15-Jun-2005 SDF-EU.ORG TEMPORARILY OFFLINE
Due to inconsistencies in the power at the datacentre we seem to have
lost the DS10L that was 'sdf-eu.org' .. The DEC StorageWorks disk array
is fine, and all incoming sdf-eu.org mail is queuing via UUCP. However
we had to wait about 5 days for the datacentre technician to get to
the machine to replace it with a spare.
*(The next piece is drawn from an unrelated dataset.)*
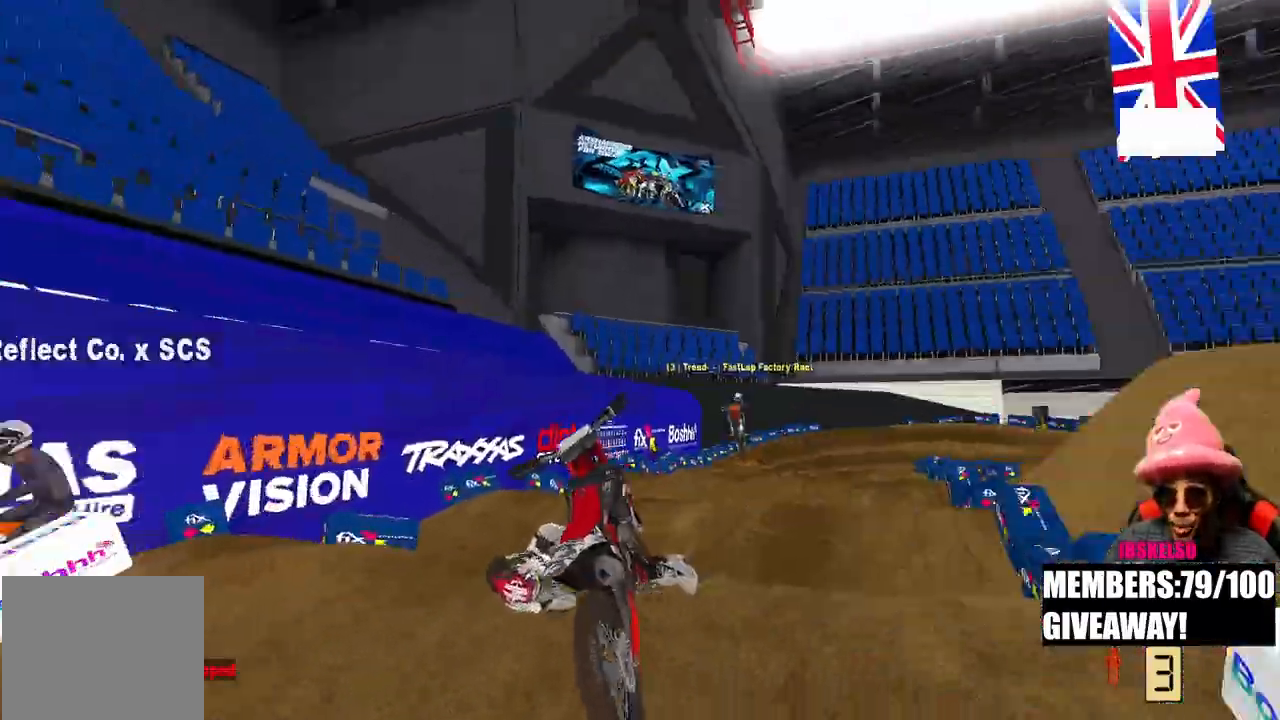
{"buttons": [], "left_stick": "left", "right_stick": "down", "events": []}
This was due to a back injury
he suffered (please note, the site technician is NOT smj ;-)
20-Jun-2005 NEW DOMAINS
Victor Bragga (vothr) has donated the 'shellacct' domains to SDF.
These domains will soon be available to ARPA members for website
vanity domains as well as virtual email addresses to VPM and MetaARPA
members.
22-Jun-2005 THXMOO
A MOO (virtual world) is currently being designed and implemented on
SDF. It is based on the post world war III THX-1138 world where humans
live underground and are dependent on pills, television and prayers to
keep their mental states in subservient check. The beta THXMOO should
be available this fall. Further updates will be posted on thxmoo.org
August - September 2006 DISK MAINTENANCE AND UPGRADES
All of the 36.4GB disks in the three arrays were slated to be replaced.
This was mainly for preventative maintenance, though one or two drives
had gone bad of their 3 years or so of service. 28 73.8GB SCA2 15KRPM
drives were installed during this time and a subsequent ARPA vote
increased the base disk quota to 600MB. MetaARPA members were given
an 800MB quota with an increase of files to 15000 per filesystem.